AIM OF THE TASK: From the entries below, copy out all lines holding "Micro".

[Stored entries]
☆ ☆ ☆

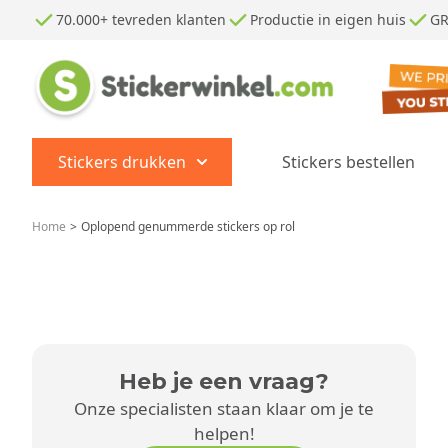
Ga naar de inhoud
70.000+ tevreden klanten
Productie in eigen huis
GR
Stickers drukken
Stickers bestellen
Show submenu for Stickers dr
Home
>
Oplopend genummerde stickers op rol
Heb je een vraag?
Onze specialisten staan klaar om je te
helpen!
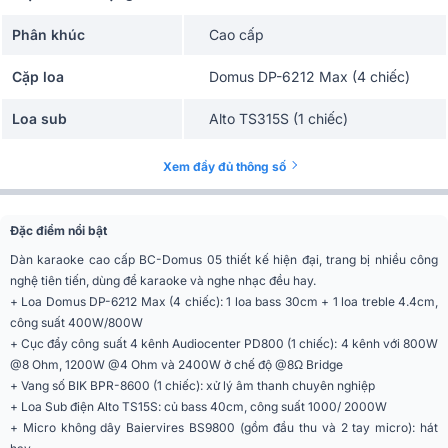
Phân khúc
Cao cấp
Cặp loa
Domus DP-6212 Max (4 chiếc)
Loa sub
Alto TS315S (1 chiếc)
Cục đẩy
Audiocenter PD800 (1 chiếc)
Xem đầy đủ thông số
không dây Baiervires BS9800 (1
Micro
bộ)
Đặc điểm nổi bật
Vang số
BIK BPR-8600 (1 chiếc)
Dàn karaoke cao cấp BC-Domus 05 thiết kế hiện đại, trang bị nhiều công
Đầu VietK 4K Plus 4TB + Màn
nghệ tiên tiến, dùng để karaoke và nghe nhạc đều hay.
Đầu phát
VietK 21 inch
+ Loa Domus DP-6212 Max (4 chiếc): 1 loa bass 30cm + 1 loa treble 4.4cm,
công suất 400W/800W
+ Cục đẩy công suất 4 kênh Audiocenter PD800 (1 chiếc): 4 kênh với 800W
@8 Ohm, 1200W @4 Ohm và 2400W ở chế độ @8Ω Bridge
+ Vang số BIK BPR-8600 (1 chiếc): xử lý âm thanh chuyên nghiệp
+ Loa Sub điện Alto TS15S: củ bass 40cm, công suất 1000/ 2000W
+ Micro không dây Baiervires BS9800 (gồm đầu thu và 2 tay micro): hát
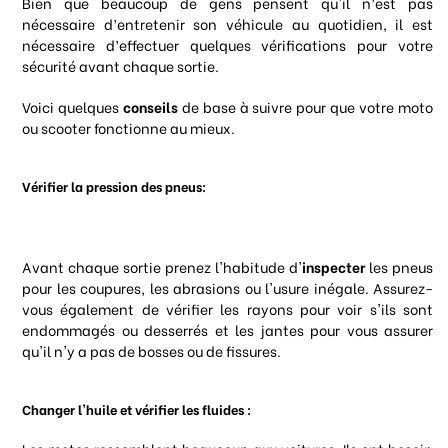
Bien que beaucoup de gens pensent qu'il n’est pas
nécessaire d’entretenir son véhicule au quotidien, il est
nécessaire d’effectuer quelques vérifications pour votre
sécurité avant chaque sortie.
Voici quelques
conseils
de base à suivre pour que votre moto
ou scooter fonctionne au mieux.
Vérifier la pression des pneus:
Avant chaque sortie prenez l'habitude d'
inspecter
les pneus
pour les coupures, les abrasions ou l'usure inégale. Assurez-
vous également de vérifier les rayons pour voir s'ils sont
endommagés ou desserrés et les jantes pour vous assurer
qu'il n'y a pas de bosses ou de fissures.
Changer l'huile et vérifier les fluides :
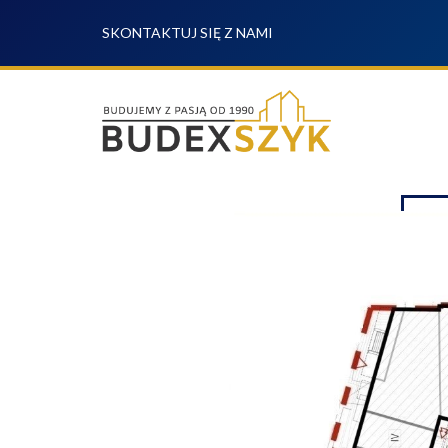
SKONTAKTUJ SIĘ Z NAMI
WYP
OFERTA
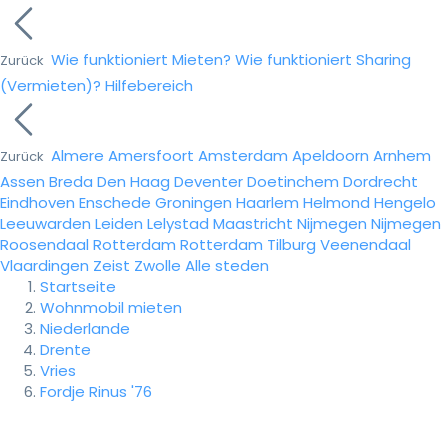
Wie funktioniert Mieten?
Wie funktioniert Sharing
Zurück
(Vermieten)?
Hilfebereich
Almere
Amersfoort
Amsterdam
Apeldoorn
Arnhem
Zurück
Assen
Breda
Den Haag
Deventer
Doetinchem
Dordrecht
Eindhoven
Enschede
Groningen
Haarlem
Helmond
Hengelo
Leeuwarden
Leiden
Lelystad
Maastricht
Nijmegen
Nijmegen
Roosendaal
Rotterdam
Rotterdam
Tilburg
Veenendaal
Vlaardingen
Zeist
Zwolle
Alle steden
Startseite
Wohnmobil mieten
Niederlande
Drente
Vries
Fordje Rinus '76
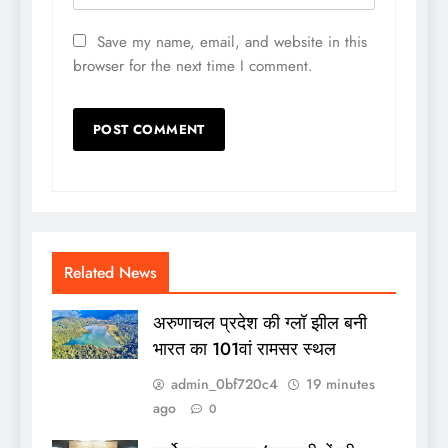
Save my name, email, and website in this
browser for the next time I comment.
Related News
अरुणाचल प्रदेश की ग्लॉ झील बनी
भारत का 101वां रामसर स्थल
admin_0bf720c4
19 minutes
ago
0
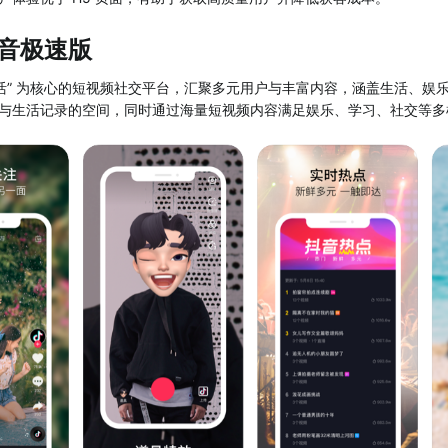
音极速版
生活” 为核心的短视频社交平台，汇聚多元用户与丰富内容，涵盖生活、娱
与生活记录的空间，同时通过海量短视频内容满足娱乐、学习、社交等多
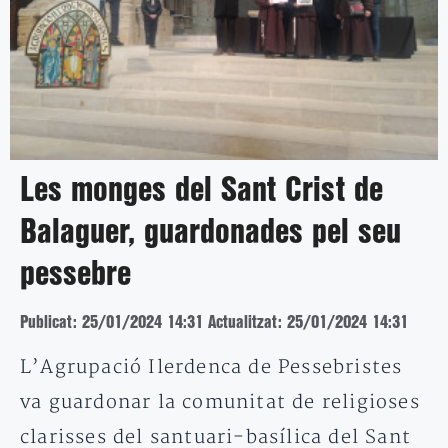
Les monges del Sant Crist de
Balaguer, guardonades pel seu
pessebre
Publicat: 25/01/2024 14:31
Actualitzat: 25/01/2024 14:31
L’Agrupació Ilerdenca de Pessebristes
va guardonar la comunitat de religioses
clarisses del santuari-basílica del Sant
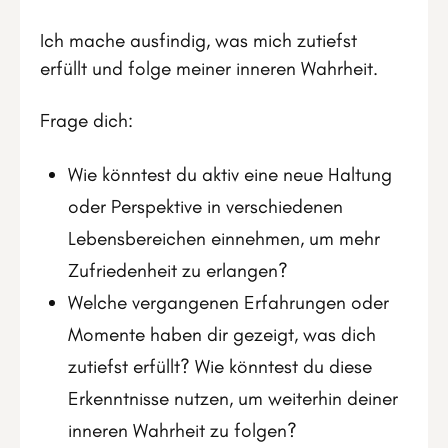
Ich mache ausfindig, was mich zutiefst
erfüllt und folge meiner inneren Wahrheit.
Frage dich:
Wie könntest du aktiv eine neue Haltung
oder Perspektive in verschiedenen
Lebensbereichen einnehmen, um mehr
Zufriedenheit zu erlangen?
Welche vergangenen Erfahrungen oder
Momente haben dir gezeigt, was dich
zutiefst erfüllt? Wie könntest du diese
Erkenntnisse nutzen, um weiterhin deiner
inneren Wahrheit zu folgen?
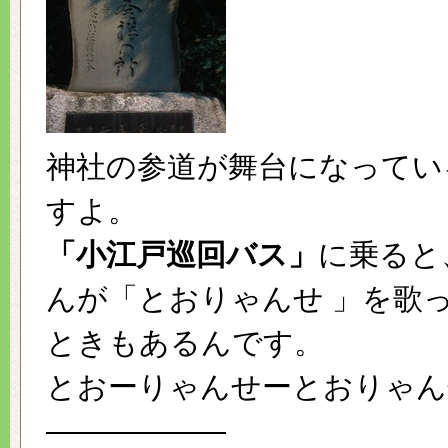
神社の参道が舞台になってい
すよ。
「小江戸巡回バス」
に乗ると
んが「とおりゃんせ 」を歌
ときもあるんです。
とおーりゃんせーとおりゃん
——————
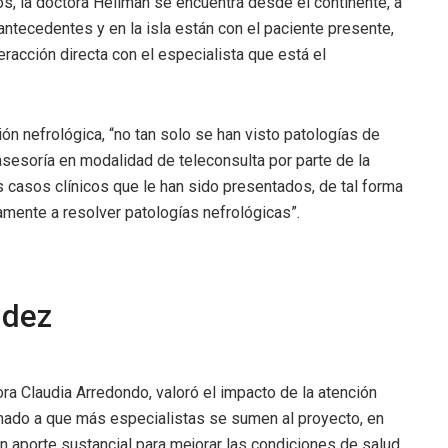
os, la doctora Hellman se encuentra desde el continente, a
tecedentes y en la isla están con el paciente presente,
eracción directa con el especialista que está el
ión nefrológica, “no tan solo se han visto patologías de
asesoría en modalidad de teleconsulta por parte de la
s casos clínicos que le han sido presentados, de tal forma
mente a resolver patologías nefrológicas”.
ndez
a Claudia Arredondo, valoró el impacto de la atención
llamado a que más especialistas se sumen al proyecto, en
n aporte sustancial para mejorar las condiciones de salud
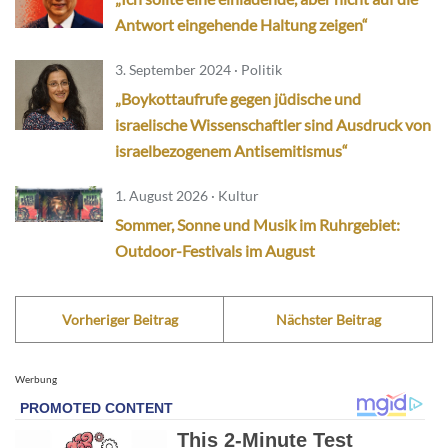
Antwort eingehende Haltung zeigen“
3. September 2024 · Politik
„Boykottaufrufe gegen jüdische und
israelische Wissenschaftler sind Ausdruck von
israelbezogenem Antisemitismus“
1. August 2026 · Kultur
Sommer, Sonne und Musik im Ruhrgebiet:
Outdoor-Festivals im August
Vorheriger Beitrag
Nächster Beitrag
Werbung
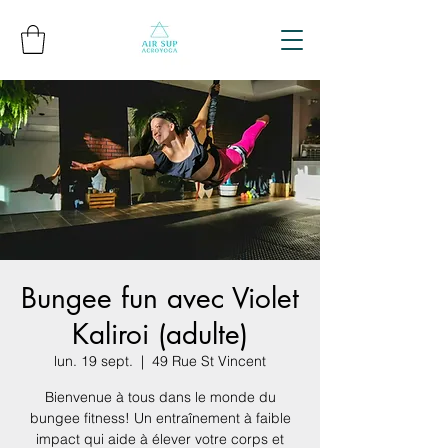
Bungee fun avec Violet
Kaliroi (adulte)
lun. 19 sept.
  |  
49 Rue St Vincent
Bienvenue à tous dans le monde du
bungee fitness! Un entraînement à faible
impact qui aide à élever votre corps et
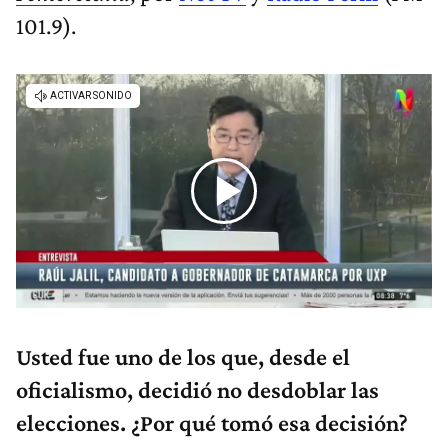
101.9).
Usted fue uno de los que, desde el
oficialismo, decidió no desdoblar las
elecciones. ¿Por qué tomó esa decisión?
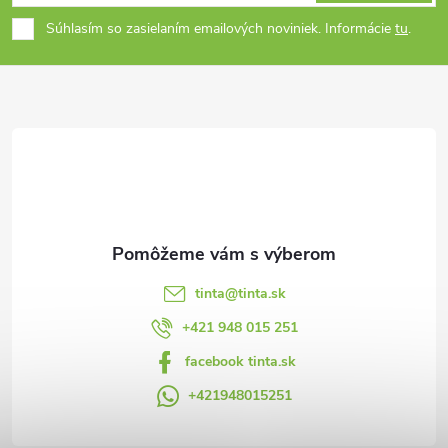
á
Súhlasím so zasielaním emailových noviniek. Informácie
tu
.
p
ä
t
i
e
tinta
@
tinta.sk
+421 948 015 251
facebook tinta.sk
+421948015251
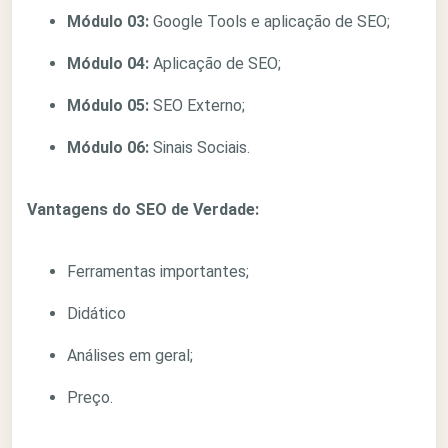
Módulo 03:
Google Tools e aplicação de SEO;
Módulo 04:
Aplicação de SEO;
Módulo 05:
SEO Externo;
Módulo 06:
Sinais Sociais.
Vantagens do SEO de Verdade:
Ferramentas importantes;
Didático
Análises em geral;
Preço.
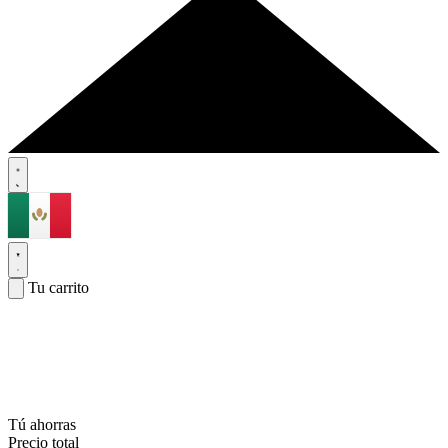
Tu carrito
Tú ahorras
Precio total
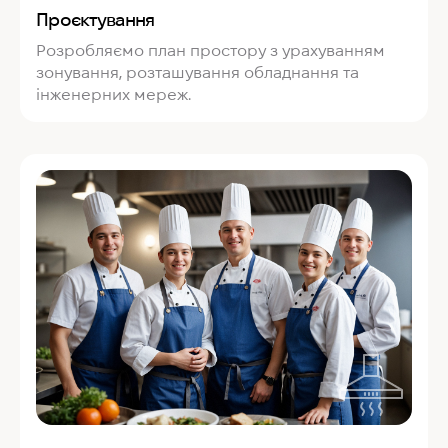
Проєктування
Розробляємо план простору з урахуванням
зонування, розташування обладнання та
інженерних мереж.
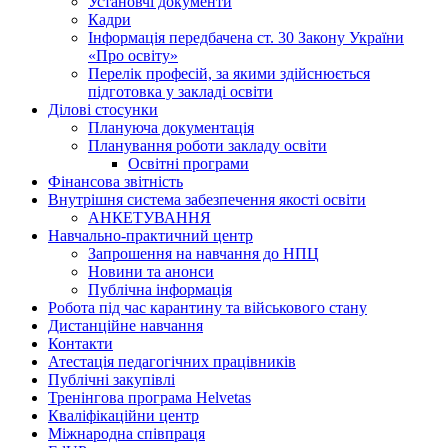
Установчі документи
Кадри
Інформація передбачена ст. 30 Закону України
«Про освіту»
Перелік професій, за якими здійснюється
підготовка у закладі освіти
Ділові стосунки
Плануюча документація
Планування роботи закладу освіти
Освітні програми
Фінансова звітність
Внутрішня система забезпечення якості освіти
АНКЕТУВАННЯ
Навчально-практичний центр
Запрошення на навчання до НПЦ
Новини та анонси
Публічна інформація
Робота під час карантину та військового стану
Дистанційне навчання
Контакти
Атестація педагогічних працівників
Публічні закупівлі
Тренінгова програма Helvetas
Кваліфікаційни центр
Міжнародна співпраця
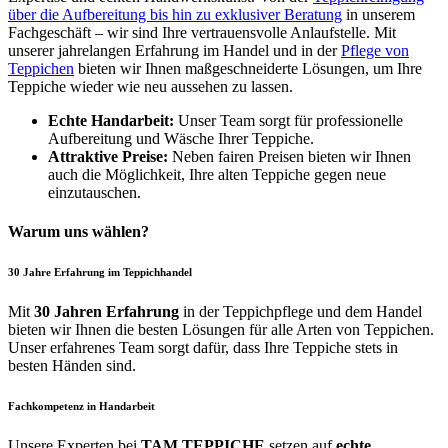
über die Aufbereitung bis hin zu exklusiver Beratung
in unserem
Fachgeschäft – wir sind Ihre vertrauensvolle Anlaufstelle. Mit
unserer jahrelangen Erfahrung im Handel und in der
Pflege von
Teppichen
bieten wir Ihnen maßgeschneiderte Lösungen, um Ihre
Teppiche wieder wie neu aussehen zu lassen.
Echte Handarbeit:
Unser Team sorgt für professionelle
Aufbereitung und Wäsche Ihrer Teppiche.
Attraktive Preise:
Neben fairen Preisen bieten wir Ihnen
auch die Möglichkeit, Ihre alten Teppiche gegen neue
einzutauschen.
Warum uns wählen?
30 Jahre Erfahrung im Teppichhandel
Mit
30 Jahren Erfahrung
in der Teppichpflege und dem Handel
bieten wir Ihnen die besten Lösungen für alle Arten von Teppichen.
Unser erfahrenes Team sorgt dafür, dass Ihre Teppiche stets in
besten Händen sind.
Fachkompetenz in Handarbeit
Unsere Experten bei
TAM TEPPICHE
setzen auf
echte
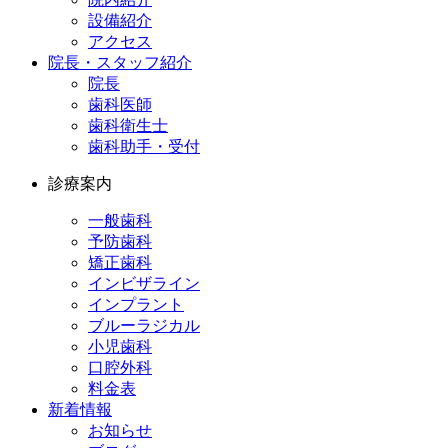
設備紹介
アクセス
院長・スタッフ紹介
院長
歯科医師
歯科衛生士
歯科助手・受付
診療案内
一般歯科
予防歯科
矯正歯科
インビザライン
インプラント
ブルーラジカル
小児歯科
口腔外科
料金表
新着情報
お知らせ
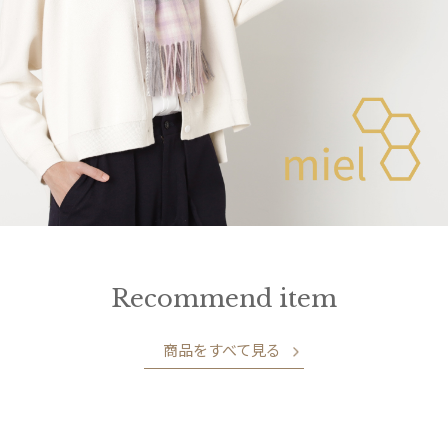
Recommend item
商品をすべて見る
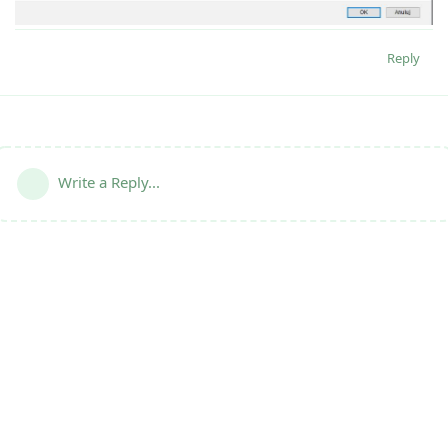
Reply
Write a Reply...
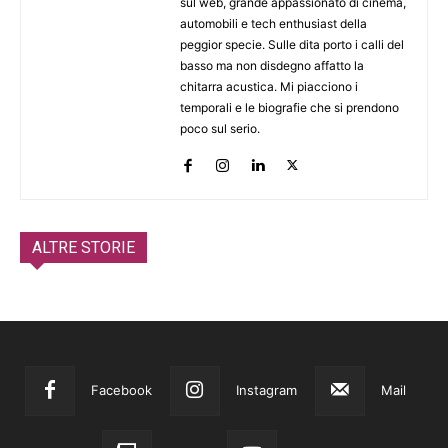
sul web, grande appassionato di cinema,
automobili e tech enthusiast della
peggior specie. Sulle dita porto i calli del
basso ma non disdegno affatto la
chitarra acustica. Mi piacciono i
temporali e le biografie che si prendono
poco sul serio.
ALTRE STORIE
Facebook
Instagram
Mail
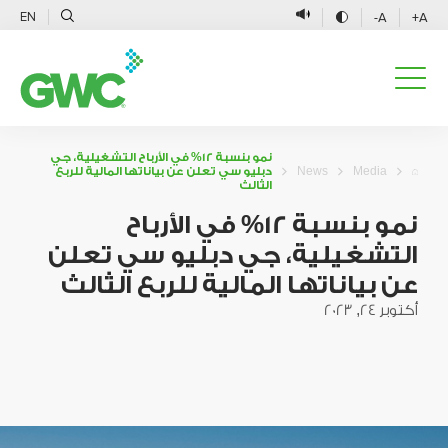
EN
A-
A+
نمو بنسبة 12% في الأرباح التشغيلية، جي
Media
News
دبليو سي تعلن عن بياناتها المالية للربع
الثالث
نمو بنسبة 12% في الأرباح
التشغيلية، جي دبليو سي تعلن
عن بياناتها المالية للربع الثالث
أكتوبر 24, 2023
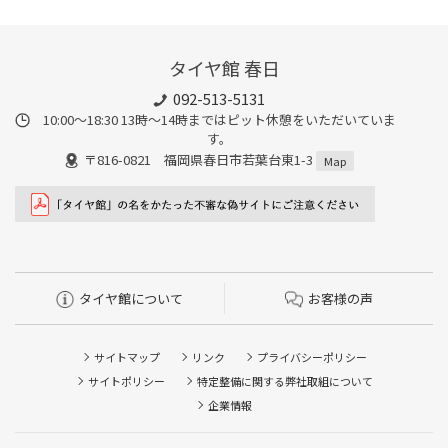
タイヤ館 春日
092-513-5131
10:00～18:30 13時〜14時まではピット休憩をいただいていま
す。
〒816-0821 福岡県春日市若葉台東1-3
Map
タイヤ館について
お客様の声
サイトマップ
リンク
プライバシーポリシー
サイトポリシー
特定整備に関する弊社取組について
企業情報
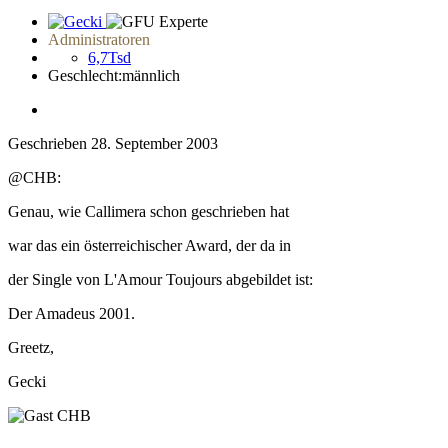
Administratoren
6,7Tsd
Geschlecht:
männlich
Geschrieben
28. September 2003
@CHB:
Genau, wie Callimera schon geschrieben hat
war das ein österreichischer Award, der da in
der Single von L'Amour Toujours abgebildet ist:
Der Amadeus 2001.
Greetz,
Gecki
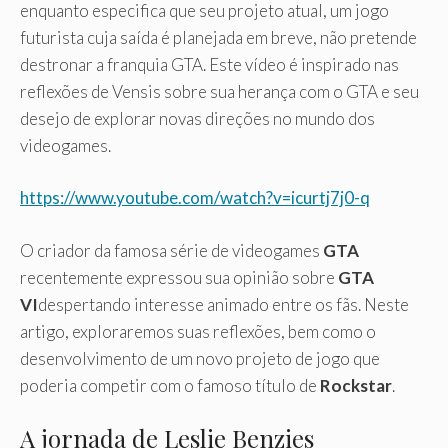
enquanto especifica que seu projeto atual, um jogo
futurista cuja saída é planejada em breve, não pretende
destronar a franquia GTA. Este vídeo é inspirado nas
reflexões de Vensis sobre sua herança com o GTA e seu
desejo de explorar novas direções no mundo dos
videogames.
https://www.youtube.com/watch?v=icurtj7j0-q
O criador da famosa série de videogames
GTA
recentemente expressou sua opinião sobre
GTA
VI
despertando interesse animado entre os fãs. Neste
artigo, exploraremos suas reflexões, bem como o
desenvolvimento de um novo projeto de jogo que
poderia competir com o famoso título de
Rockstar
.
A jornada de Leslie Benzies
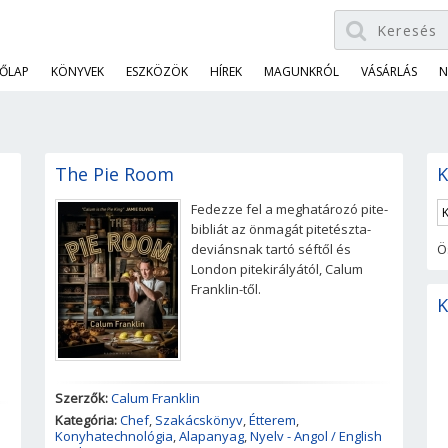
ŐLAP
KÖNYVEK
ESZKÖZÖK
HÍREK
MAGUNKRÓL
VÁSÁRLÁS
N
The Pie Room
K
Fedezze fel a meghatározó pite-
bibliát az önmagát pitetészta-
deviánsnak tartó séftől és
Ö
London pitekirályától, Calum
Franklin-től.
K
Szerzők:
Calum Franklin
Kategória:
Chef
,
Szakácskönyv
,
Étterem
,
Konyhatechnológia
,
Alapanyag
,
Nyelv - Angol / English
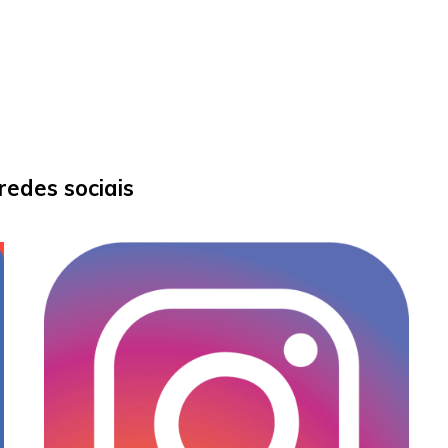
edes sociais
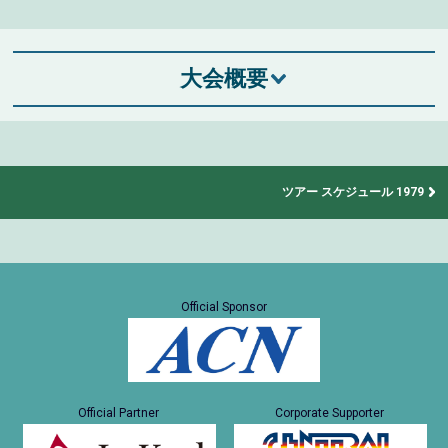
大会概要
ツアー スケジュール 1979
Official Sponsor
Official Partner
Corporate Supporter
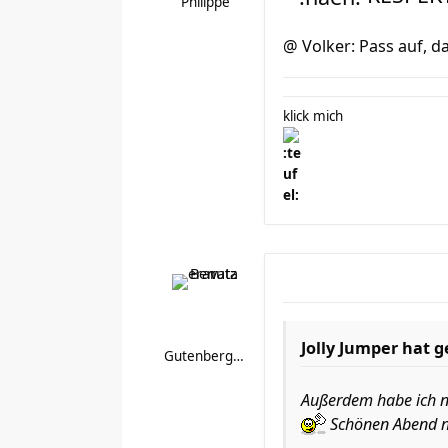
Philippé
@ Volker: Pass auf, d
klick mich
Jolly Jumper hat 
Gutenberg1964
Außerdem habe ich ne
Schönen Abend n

☆ ☆ ☆

WRITTEN REPLY:
Micro
+ Micro không dây Baiervires BS9800 (gồm đầu thu và 2 tay micro): hát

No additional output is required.